Carr's stories — growing up as a foster kid, meeting his wife, building an auto-rental company — turn into other stories or else trail into silence when Carr realizes that he's boring himself (and us). Standing in the middle of a cold marble mausoleum, beside strange Egyptian crests of Anubis and a sphinx, McConnell's Carr spends most of his 75 minutes saying a whole lot of not much, and you feel bad for the guy even while wishing you were almost anywhere else but the Mosaic Theatre. All you know is that this guy loved his wife a great deal, and now she's dead. You sympathize. You might also say: So what?
Then comes the LaButian twist, the sudden revelation that changes the whole context of Carr's marriage. It's even less fun than before: an admission of a gruesome crime that implicates both Carr and his wife. I can't tell you what it is, but I can tell you it is arguably grosser than the moment when LaBute's protagonist groped an 11-year-old in Some Girls and more upsetting than when his leads tried destroying a deaf girl in In the Company of Men. When Wrecks premiered two years ago, plenty of people found LaBute's nasty surprise gratuitous — or even worse, they found it pat; a typical LaButian flourish to close a not-at-all enjoyable spectacle.
I disagree, simply because of how much Edward Carr loved his wife and because without committing his crime, he could never have loved her as he did. Wrecks is a big step if not toward the light then at least a semi-turn away from the darkness that has been LaBute's single-minded muse for so long. It's a turn that has only continued in the past two years, most notably with Reasons to Be Pretty, and no playwright has ever needed a moral adjustment so badly. For a long time, LaBute couldn't help but posit humanity as a craven, self-centered species whose members had no utility except in dishing out punishments to one another in a circle of endless flogging. The man pictured in Wrecks is not of that order, nor is the woman he loved. Yes, he has done something foul, something that would make him an outcast from all the human community if it were ever revealed. It's just that, in this instance, LaBute has made it clear that neither Carr nor his wife wanted it that way.

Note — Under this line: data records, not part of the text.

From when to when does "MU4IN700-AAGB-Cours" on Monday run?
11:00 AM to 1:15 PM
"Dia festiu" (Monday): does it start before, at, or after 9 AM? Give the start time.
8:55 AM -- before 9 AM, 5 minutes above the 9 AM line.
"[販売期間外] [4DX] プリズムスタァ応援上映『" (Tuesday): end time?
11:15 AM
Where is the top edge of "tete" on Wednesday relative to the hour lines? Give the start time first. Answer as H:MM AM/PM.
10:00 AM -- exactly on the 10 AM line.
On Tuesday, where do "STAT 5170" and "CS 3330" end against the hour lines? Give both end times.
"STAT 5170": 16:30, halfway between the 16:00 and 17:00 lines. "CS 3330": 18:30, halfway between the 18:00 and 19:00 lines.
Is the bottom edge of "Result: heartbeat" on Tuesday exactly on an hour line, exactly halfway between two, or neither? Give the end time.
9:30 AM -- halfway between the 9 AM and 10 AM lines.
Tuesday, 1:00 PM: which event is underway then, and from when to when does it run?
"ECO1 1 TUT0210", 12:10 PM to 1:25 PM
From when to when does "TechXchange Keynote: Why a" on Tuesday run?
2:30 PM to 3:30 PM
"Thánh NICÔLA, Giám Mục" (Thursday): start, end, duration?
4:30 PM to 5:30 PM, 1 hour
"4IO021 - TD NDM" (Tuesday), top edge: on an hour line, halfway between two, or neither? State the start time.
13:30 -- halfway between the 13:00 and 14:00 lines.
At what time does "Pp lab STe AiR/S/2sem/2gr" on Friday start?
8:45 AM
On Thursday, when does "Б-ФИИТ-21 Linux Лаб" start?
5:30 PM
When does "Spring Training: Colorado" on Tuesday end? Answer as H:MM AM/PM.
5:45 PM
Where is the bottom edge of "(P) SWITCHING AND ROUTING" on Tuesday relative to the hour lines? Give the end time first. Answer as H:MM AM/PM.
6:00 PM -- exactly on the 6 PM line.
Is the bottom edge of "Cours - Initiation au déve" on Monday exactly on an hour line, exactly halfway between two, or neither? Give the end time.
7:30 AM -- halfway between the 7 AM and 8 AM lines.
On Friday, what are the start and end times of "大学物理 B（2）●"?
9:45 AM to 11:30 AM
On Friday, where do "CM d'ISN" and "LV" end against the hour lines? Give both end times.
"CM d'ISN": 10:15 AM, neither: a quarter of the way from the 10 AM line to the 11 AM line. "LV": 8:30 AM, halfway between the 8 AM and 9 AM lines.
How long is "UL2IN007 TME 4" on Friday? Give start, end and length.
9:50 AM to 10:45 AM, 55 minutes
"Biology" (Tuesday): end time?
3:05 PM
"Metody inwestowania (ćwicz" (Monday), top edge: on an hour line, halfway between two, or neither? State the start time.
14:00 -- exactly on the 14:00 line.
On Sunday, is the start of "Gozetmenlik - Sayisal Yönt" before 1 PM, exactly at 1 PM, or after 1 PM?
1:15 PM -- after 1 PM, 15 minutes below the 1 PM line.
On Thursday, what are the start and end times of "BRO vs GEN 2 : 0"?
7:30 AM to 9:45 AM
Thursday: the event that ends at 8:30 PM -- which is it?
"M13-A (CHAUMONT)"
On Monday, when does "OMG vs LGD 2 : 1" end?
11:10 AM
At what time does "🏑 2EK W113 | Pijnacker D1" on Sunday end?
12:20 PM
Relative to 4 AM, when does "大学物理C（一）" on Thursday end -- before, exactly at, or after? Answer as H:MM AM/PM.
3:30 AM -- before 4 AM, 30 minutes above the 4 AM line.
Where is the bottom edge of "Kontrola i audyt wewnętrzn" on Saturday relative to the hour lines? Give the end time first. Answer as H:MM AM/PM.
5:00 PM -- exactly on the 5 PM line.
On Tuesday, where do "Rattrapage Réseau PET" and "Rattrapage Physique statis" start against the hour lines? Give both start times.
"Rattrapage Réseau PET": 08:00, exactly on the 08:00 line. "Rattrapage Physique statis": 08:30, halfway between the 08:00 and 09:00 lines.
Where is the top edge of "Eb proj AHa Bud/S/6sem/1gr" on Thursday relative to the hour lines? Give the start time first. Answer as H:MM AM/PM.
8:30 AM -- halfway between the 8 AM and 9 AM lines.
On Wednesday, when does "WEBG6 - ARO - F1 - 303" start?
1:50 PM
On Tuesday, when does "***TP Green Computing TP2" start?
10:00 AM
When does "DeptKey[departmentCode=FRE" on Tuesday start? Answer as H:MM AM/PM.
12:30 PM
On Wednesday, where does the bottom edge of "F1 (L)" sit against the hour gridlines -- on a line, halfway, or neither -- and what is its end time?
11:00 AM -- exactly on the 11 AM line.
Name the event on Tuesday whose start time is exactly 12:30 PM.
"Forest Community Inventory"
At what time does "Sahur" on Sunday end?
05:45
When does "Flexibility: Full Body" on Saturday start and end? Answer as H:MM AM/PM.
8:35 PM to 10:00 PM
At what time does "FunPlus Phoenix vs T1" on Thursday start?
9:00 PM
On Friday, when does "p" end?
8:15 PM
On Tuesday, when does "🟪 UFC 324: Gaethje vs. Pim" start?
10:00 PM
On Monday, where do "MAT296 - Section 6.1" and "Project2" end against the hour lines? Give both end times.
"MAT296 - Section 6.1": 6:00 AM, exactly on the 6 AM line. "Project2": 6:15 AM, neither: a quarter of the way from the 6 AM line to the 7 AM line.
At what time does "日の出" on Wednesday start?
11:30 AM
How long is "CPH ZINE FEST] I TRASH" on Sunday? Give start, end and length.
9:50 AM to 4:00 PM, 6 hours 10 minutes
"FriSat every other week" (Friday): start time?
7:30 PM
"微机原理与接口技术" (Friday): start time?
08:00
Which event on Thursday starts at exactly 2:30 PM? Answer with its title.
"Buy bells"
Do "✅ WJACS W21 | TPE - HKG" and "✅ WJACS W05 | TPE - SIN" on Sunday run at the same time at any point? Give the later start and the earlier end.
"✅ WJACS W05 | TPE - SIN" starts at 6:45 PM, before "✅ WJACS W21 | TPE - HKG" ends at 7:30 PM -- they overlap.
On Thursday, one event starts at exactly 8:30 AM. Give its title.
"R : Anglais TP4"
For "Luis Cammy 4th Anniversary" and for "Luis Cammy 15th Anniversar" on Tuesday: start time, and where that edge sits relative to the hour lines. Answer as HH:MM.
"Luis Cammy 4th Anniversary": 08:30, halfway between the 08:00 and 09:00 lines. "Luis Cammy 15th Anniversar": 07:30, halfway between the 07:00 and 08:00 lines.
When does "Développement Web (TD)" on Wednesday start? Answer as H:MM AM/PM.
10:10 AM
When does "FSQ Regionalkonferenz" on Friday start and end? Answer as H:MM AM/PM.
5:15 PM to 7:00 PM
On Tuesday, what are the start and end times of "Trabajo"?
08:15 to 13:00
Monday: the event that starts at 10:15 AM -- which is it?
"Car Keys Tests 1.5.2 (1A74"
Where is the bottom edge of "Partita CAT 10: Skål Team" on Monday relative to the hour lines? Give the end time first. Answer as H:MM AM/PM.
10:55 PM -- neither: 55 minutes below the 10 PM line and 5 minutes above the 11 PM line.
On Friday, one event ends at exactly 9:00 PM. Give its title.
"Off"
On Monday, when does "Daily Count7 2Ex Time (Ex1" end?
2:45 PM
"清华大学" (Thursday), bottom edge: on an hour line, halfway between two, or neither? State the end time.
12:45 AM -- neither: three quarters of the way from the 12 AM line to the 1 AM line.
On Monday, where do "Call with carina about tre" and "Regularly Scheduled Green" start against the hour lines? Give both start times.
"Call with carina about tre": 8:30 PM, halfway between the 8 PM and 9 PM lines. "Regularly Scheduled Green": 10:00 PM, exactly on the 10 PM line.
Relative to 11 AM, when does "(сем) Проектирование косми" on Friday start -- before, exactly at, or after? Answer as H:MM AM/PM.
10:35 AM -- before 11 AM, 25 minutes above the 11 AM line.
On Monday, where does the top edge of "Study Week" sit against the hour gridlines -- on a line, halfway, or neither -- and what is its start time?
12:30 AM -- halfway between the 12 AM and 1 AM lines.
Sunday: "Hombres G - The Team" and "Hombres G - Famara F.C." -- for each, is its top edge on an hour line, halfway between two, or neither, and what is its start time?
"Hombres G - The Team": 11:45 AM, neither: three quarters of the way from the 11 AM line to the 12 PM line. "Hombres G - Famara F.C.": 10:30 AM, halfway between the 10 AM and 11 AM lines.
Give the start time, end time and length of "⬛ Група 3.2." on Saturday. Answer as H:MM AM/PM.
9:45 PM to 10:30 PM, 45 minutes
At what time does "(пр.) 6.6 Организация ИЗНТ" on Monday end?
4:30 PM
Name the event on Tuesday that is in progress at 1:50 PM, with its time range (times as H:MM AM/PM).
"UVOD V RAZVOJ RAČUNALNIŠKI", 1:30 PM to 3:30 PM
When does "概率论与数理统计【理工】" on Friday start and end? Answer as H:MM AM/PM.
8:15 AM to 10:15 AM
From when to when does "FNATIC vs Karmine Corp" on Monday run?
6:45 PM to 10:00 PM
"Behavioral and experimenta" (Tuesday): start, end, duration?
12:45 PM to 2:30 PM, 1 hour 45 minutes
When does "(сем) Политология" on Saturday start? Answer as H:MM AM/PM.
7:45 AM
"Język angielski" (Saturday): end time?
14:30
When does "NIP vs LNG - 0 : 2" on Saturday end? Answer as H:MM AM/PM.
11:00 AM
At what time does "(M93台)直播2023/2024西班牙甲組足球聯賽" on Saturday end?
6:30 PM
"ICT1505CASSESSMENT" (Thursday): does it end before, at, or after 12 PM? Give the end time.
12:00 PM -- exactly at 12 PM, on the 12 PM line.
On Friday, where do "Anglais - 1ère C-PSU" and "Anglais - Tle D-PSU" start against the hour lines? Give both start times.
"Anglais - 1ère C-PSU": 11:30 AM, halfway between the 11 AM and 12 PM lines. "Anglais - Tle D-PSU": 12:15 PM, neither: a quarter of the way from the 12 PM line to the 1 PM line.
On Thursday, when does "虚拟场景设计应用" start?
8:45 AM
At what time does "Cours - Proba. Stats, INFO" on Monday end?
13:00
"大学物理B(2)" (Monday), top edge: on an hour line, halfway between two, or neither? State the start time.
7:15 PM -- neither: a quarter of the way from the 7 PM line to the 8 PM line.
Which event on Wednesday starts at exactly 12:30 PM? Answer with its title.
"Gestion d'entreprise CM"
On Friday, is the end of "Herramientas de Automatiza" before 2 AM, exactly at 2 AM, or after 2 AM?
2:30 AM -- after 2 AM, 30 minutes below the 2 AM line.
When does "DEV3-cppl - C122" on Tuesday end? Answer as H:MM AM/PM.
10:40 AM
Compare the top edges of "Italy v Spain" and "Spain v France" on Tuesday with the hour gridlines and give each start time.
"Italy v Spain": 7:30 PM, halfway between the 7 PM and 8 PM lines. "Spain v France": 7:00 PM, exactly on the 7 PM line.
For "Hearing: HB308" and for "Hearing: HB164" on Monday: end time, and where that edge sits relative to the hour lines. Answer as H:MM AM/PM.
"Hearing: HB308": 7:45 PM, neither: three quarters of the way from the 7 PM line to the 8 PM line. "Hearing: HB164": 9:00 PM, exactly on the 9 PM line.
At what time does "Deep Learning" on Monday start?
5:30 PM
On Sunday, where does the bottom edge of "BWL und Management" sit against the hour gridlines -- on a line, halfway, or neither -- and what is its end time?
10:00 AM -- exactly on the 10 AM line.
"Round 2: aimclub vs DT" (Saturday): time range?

For once, LaBute doesn't give us someone to blame. In the moment of performance, the twist that makes up Wrecks' denouement is more heartbreaking than shocking because it makes moral judgments difficult while still demanding them; it asks its audience to make a choice, and it makes the choosing hurt. To feel good for these people and the life they built is to pardon a sin that is unpardonable by any standard. But to condemn them — to be disgusted by them — you must discount the human grief that has been paraded in front of you as a manifestation of sin, corruption, and a filthy spirit, and you must also cop to having wasted a night at the theater.